Une procédure pourrait prochainement cibler la responsabilité de l’État.

La même révolte anime Christophe Holleville lorsqu’il raconte ses deux années de lutte. Il se définit comme un simple père de famille qui travaille dans l’événementiel. Vivant à Forges-les-Eaux, à 40 kilomètres au nord-ouest de Rouen, lui, sa famille et tous ses voisins ont subi les retombées du nuage toxique gorgé de suie. Une étude menée en 2019, à la demande de la préfecture, sur les lichens – végétal qui absorbe les pollutions – de 23 communes du pays de Bray a révélé la présence d’un mélange de 16 hydrocarbures aromatiques polycycliques, à des taux jusqu’à deux fois supérieurs au « seuil d’alerte » et 48 fois le seuil du « bruit de fond », correspondant à la pollution habituelle et historique (3).

Christophe Holleville ne connaissait rien aux risques industriels jusqu’au 26 septembre 2019. « Depuis, j’ai découvert que, sur l’A28, on passe à côté d’un entrepôt de la coopérative agricole NatUp. On pense qu’il y a juste du blé stocké mais, en fait, il y a un site Seveso seuil haut qui a l’autorisation d’entreposer la même quantité d’engrais à base de nitrate d’ammonium que les entrepôts qui ont explosé dans le port de Beyrouth ! » clame le porte-parole de l’Union des victimes de Lubrizol, qui ne décolère pas.

Justice pour tous

L’accompagnement des victimes dans leurs démarches pour être indemnisées, ou au tribunal dans la procédure pénale, reste la mission principale des associations. « On va continuer de dénoncer, on ira au tribunal, mais que faire concrètement avec nos 2 000 euros de subventions face à Lubrizol ? Le rapport de force est déséquilibré et ils le savent (4)_. On fait partie des dommages collatéraux »_, déplore Christophe Holleville. Pourtant, les citoyens peuvent se réjouir, car l’impunité du géant toxique ne semble pas tout à fait acquise aux yeux de la justice.
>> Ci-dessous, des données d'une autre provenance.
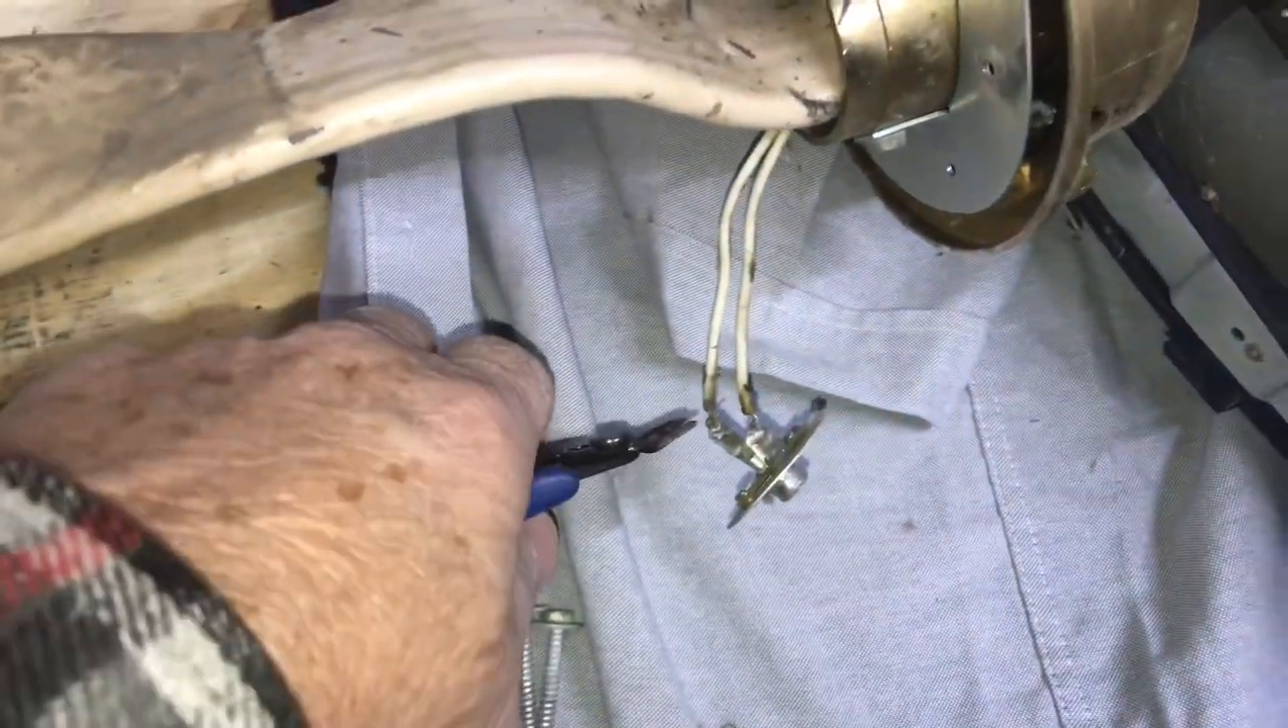We got the two audio wires going to this jack down here.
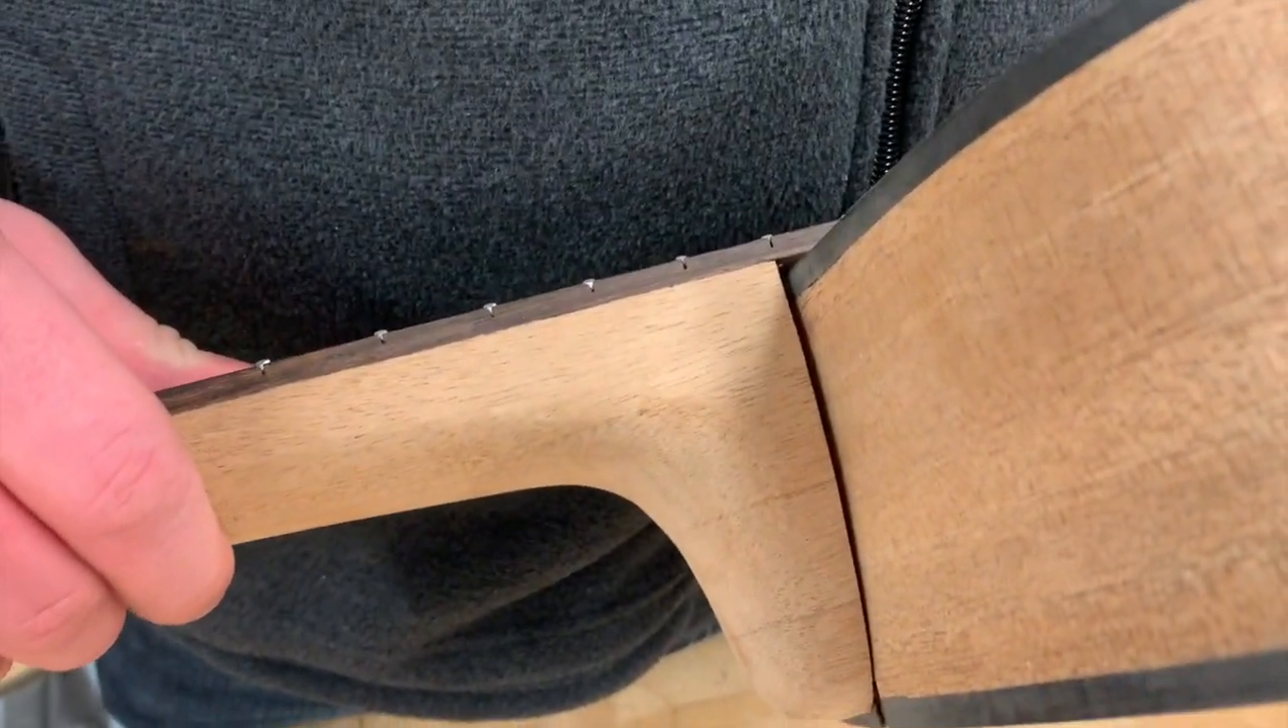And if you notice also, there's a little gap where our neck is attached to the body.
La société Lubrizol France a en effet tenté d’esquiver le procès en dénonçant des « irrégularités » et des « incohérences » dans les conclusions des agents de la direction régionale de l’environnement, de l’aménagement et du logement (Dreal). Mais, en juin dernier, la cour d’appel de Paris a rejeté sa demande d’annulation de la procédure et confirmé sa mise en examen, notamment pour « exploitation non conforme d’une installation classée » ayant provoqué des dégâts environnementaux. Et, le 14 septembre, deux nouveaux motifs de mise en examen s’y sont ajoutés : « déversement de substances nuisibles dans les eaux » et « rejet en eau douce de substances nuisibles aux poissons ». Mais personne ne veut en rester là, tous sont prêts à s’engager pour un marathon judiciaire de dix ou vingt ans.
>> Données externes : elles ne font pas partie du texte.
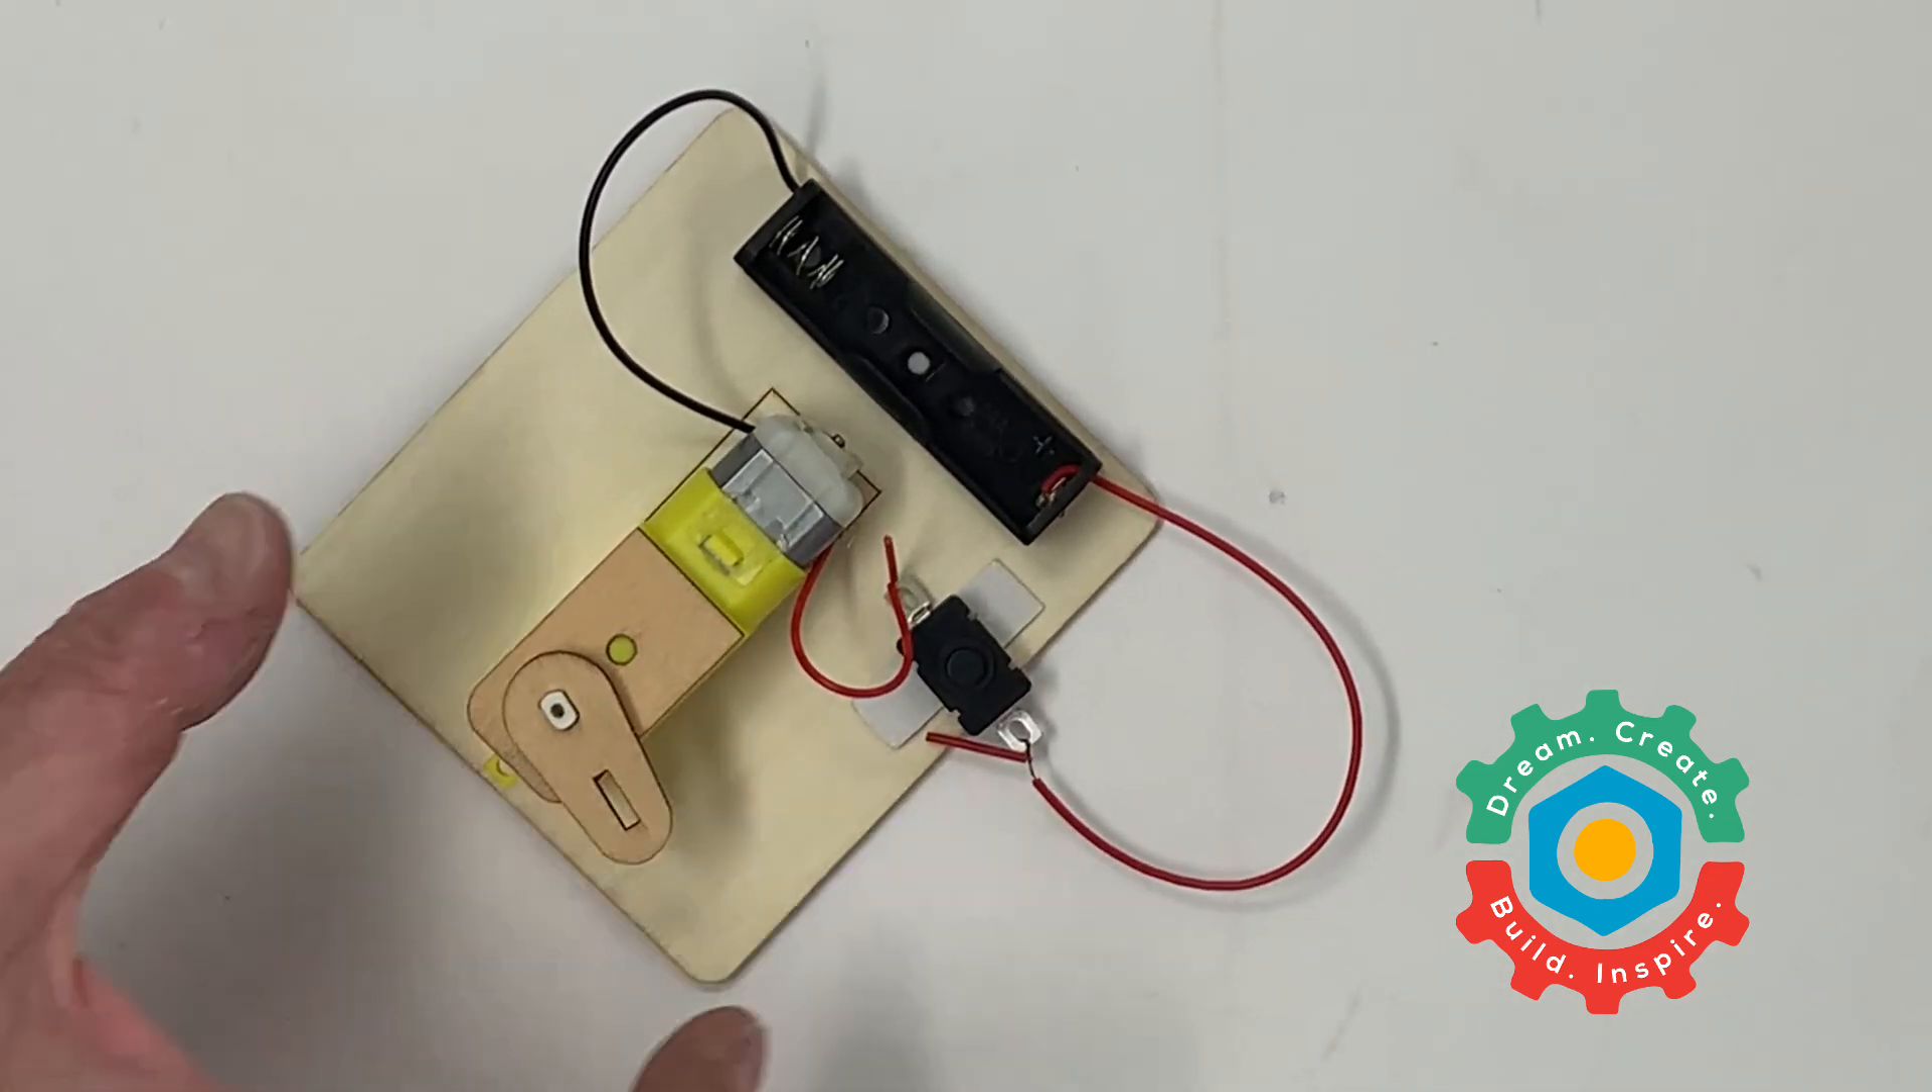Okay so we have secured our motor our power source and our switch to the base.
Une procédure au tribunal administratif pourrait prochainement cibler la responsabilité de l’État. « Nous avons la preuve que des agents de la Dreal avaient eu connaissance dès 2014 d’un rapport de l’assureur présentant des scénarios catastrophes. Nous travaillons actuellement pour porter plainte contre l’État », assène Gérald Le Corre, déterminé à transformer leur slogan « Lubrizol coupable, État complice » en réalité judiciaire.

(1) Les « Rencontres Lubrizolées », à partir de 11 heures, esplanade de la préfecture de Rouen.

(2) Dont la CGT, Solidaires, la Confédération paysanne, Générations futures, l’Association Henri-Pézerat et Attac.

(3) Lire l’enquête de Mediapart, « Lubrizol : l’État minimise la pollution », 22 juillet 2021.

(4) Warren Buffett, quatrième fortune mondiale, a racheté en 2011 le groupe Lubrizol, qui a réalisé un chiffre d’affaires dépassant 6 milliards d’euros en 2018.